(Page-level text extractions)
+ + + +
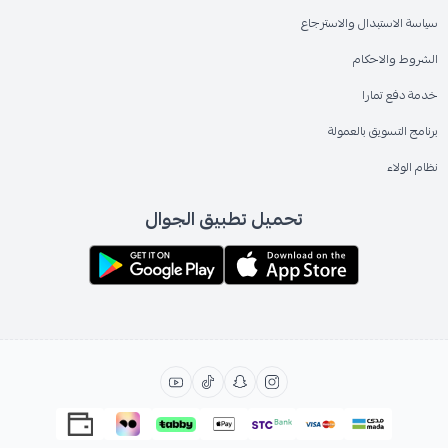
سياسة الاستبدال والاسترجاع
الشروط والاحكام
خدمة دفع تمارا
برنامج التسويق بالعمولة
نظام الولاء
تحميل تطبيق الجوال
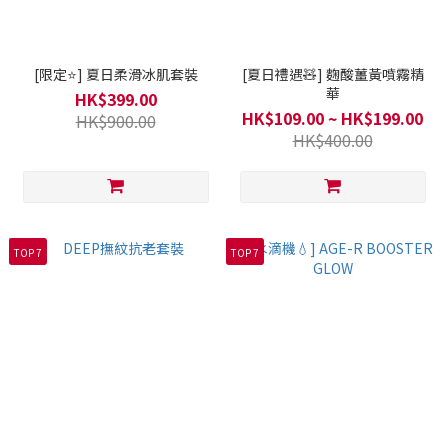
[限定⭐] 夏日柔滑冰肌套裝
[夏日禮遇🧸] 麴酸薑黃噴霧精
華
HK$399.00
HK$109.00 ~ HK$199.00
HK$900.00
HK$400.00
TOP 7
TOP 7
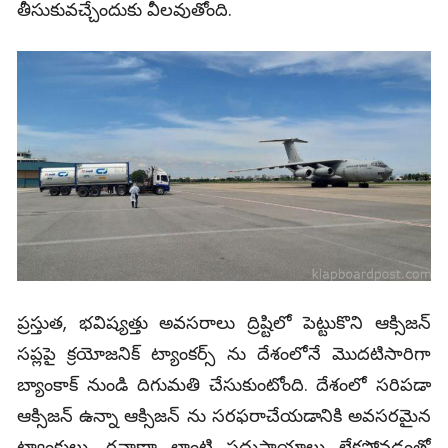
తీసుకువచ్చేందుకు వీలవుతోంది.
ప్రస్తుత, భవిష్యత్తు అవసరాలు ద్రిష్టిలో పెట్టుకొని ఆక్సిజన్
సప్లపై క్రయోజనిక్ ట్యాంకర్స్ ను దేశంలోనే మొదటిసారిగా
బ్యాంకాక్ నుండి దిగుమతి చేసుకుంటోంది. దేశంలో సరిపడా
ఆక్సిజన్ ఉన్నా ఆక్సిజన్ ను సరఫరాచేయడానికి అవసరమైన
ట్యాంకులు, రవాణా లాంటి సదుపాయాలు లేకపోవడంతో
+ + + +
What the task requires – Write the entries out again exactly as they appear, with the pictures omitted.

Written solution –
سياسة الاستبدال والاسترجاع
الشروط والاحكام
خدمة دفع تمارا
برنامج التسويق بالعمولة
نظام الولاء
تحميل تطبيق الجوال
[限定⭐] 夏日柔滑冰肌套裝
[夏日禮遇🧸] 麴酸薑黃噴霧精
華
HK$399.00
HK$109.00 ~ HK$199.00
HK$900.00
HK$400.00
TOP 7
TOP 7
తీసుకువచ్చేందుకు వీలవుతోంది.
ప్రస్తుత, భవిష్యత్తు అవసరాలు ద్రిష్టిలో పెట్టుకొని ఆక్సిజన్
సప్లపై క్రయోజనిక్ ట్యాంకర్స్ ను దేశంలోనే మొదటిసారిగా
బ్యాంకాక్ నుండి దిగుమతి చేసుకుంటోంది. దేశంలో సరిపడా
ఆక్సిజన్ ఉన్నా ఆక్సిజన్ ను సరఫరాచేయడానికి అవసరమైన
ట్యాంకులు, రవాణా లాంటి సదుపాయాలు లేకపోవడంతో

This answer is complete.